SOURCE INFORMATION
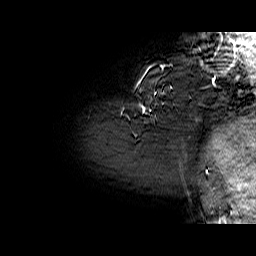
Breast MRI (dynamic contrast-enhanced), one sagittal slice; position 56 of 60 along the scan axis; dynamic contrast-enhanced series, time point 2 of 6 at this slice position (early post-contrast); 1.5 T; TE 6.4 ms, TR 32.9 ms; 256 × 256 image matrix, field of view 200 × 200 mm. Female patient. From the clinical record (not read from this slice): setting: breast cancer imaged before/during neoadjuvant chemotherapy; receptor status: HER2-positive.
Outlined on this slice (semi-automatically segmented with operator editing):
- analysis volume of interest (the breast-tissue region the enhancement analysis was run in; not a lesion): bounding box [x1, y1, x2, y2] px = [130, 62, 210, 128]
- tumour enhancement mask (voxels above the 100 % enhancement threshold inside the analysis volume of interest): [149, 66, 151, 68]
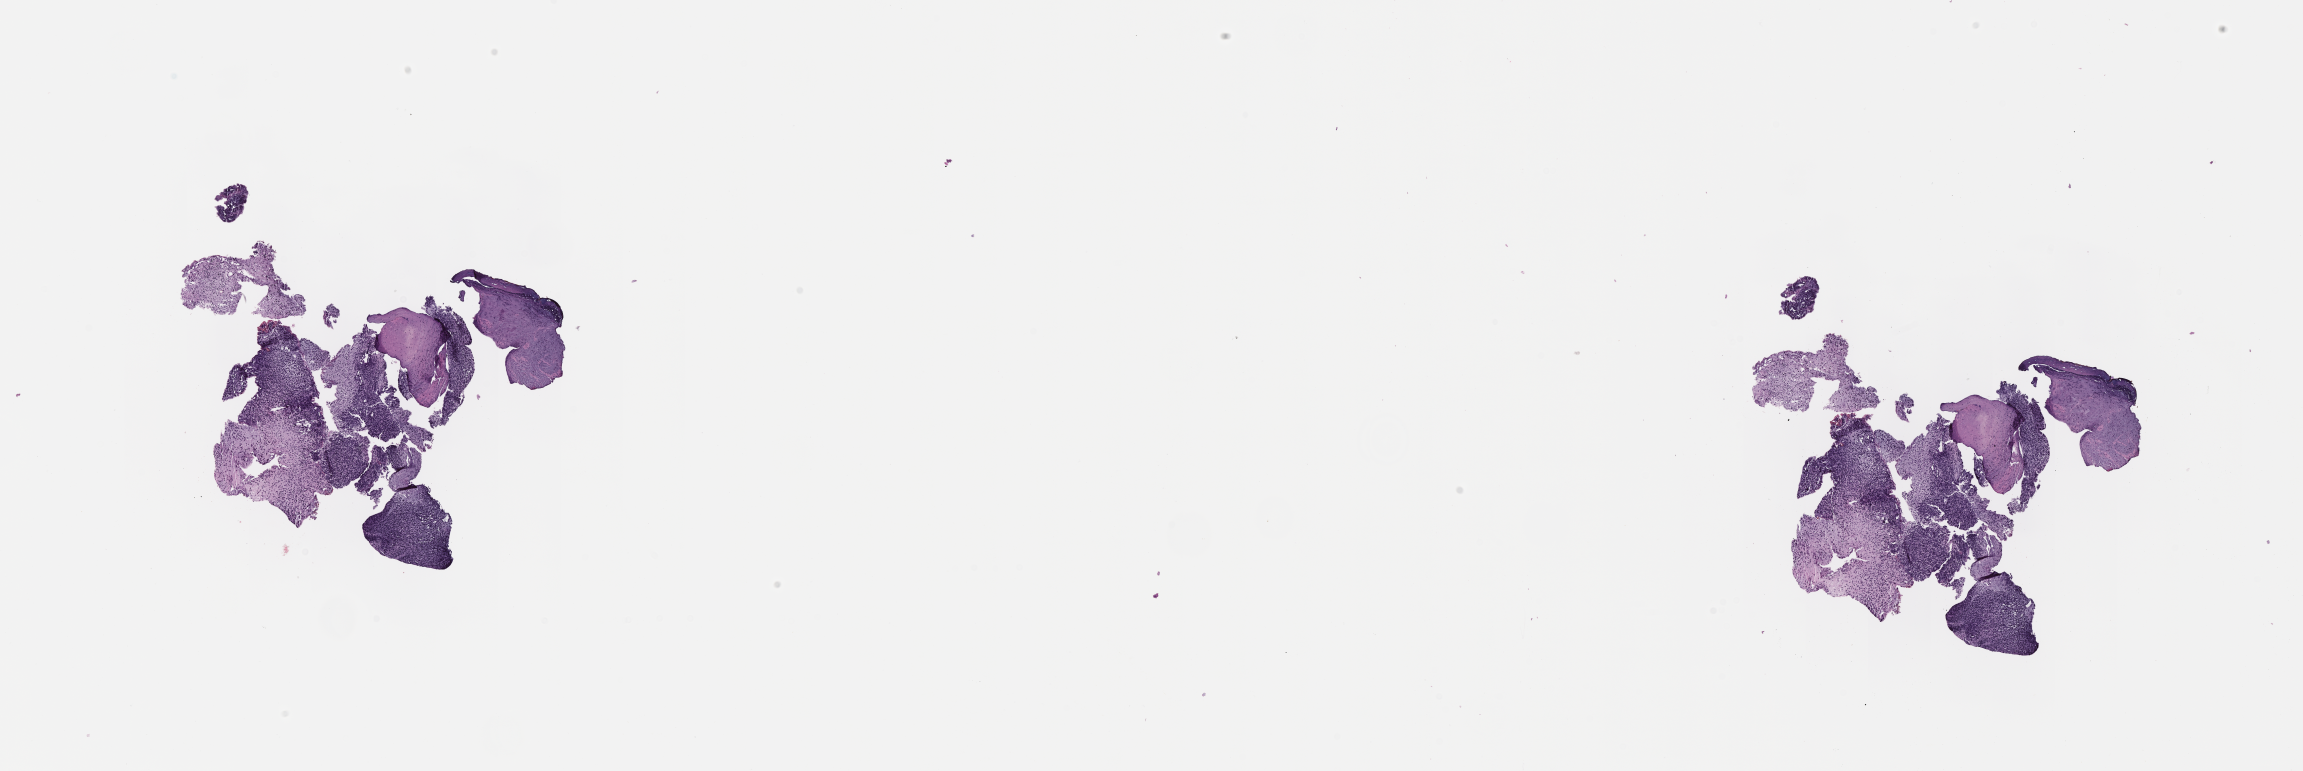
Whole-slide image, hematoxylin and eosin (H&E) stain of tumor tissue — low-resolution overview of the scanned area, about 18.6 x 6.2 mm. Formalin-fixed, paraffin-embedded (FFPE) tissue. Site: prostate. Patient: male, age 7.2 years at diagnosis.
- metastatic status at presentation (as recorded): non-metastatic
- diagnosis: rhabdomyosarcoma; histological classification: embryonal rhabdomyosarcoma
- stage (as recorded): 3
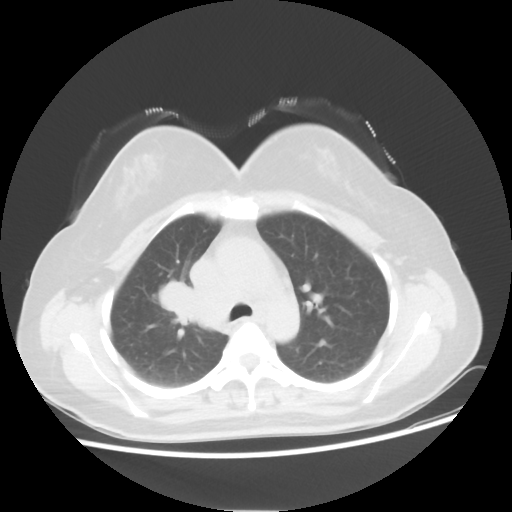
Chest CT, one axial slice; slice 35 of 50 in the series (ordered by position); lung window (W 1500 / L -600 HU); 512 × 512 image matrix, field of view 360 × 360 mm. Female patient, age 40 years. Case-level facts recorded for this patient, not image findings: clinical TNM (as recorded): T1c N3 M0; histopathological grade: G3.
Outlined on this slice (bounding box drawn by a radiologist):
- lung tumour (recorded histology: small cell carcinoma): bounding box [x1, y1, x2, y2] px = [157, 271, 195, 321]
==
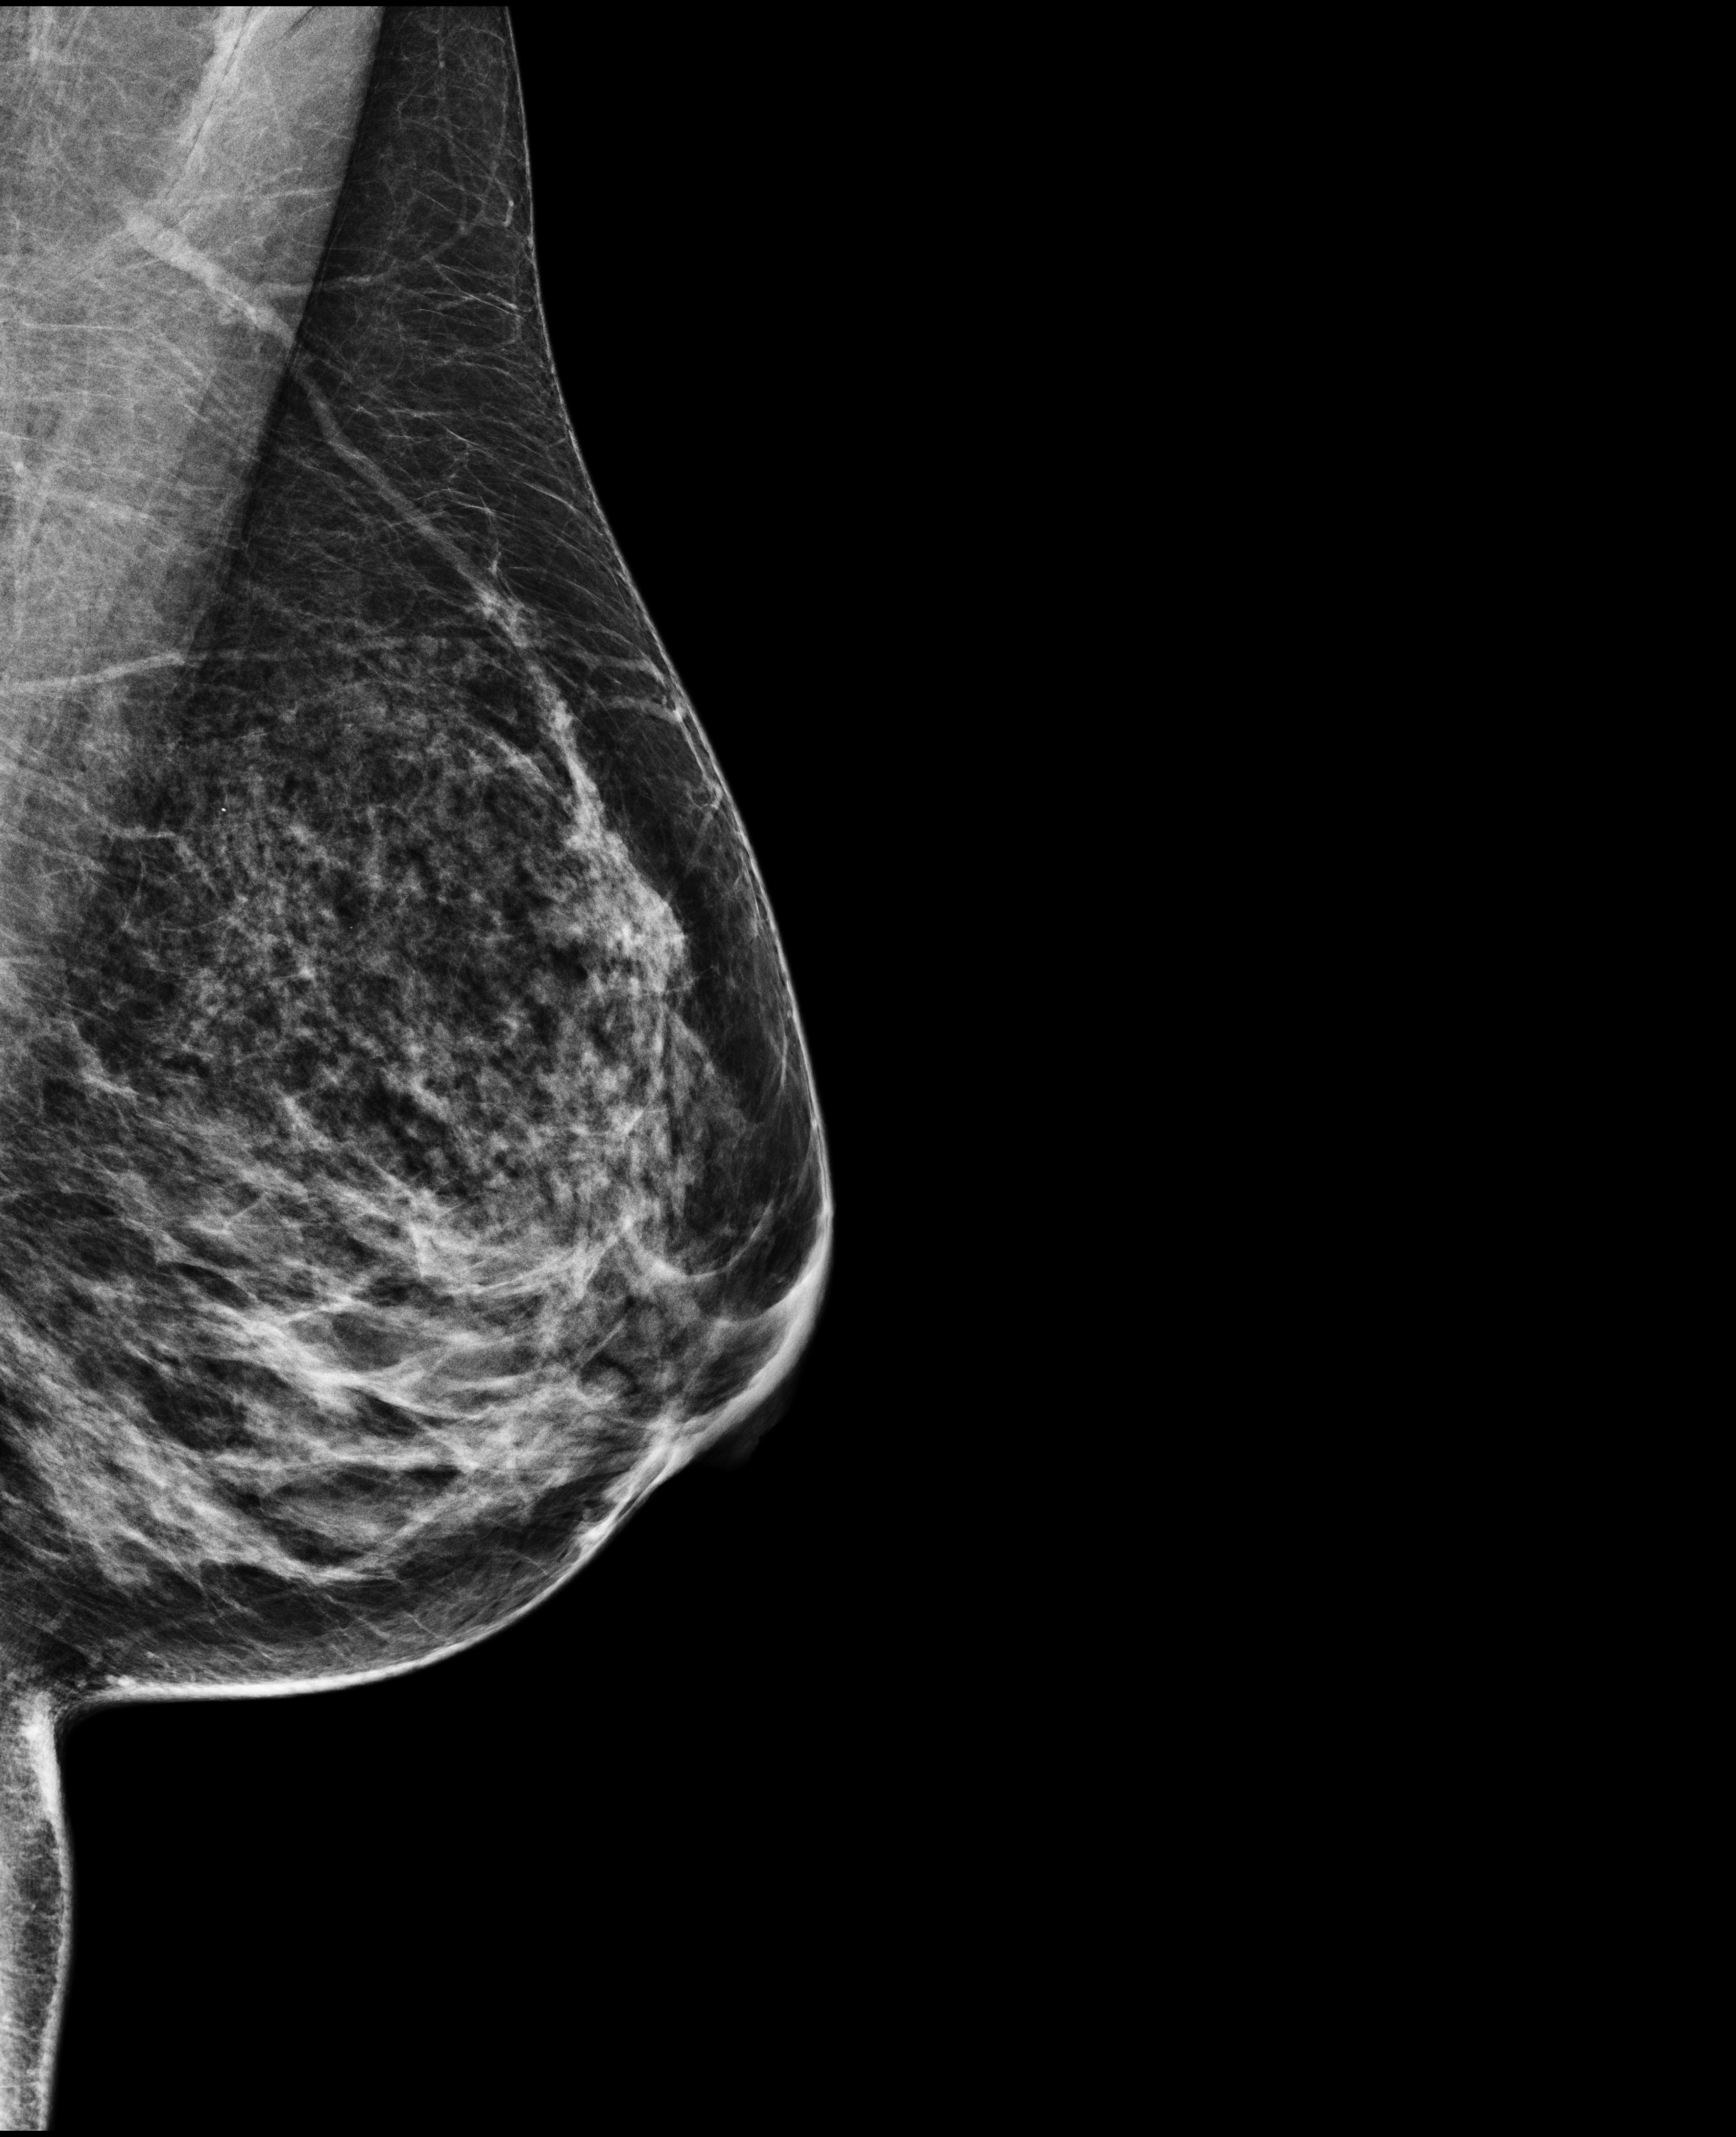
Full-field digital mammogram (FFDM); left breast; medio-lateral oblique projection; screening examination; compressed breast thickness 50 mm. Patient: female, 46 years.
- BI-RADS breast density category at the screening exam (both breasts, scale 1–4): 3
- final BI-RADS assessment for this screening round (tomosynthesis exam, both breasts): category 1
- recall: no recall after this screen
--
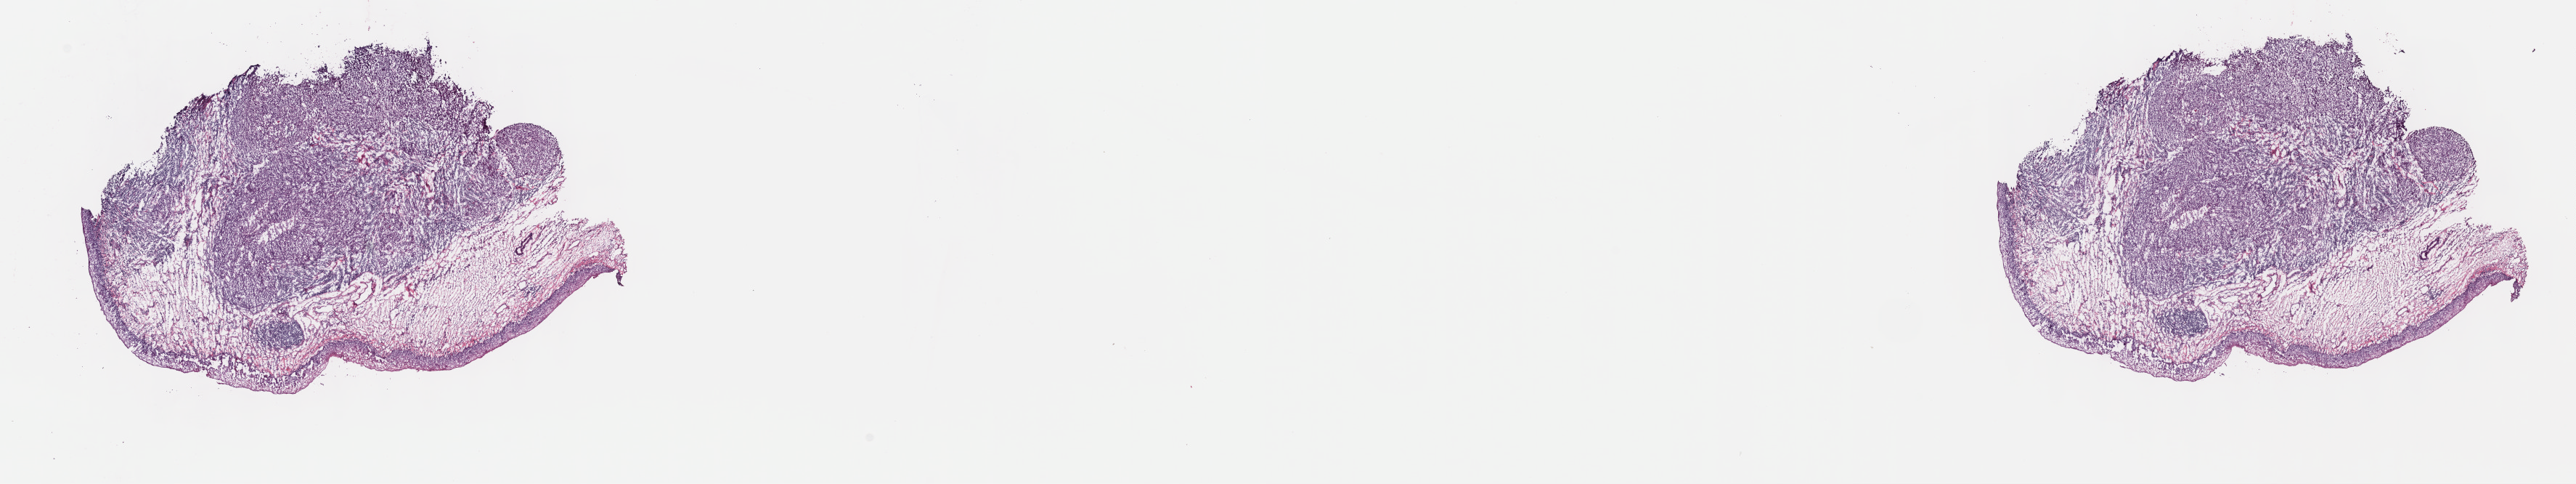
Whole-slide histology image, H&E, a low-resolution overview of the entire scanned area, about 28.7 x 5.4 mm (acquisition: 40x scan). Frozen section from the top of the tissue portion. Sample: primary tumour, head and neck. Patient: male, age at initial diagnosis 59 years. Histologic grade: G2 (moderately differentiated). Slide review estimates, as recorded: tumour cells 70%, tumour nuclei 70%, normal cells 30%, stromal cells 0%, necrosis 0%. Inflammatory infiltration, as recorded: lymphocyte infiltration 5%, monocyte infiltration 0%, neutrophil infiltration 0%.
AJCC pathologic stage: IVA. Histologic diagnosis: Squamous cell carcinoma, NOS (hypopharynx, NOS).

WORK TO COMPLETE
Search the data for the string "interest" and copy every line where it appears.

RESULT BELOW
- analysis volume of interest (the breast-tissue region the enhancement analysis was run in; not a lesion): bounding box [x1, y1, x2, y2] px = [130, 62, 210, 128]
- tumour enhancement mask (voxels above the 100 % enhancement threshold inside the analysis volume of interest): [149, 66, 151, 68]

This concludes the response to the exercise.